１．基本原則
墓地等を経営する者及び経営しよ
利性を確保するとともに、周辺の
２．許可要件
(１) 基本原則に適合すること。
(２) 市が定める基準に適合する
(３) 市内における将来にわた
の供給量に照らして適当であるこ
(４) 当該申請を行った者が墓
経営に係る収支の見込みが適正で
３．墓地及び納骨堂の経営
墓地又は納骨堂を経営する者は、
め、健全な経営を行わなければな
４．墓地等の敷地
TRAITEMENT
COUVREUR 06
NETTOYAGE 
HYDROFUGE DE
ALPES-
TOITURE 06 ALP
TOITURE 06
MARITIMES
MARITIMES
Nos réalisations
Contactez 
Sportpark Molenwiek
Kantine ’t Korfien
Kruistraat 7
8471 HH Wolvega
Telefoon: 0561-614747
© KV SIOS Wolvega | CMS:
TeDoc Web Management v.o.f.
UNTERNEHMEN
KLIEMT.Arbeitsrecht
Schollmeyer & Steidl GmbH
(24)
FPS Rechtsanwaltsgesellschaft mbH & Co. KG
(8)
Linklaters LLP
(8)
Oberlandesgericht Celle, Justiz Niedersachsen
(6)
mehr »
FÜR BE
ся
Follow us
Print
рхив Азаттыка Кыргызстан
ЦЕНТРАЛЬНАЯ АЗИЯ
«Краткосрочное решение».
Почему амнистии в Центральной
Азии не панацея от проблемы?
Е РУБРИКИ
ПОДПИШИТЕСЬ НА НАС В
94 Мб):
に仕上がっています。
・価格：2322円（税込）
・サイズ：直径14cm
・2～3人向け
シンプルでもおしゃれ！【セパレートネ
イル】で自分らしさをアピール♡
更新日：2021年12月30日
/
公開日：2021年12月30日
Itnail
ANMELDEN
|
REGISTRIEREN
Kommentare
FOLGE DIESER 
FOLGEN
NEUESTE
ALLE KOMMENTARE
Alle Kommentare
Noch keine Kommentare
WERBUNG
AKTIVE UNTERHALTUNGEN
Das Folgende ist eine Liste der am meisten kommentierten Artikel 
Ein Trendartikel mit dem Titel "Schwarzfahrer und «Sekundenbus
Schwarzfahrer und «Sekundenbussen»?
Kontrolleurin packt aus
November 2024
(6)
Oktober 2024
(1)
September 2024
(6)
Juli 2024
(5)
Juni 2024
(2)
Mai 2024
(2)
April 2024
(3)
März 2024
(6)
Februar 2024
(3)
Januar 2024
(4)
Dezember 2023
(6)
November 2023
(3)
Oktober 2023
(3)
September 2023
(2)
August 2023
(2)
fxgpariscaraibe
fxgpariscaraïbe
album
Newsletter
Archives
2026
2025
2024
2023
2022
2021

● ● ● ●

**Task statement:**
Taking the listing above line by line, say how many lines include the string "Schwarzfahrer", and give only that number.

**Result for this task:**
2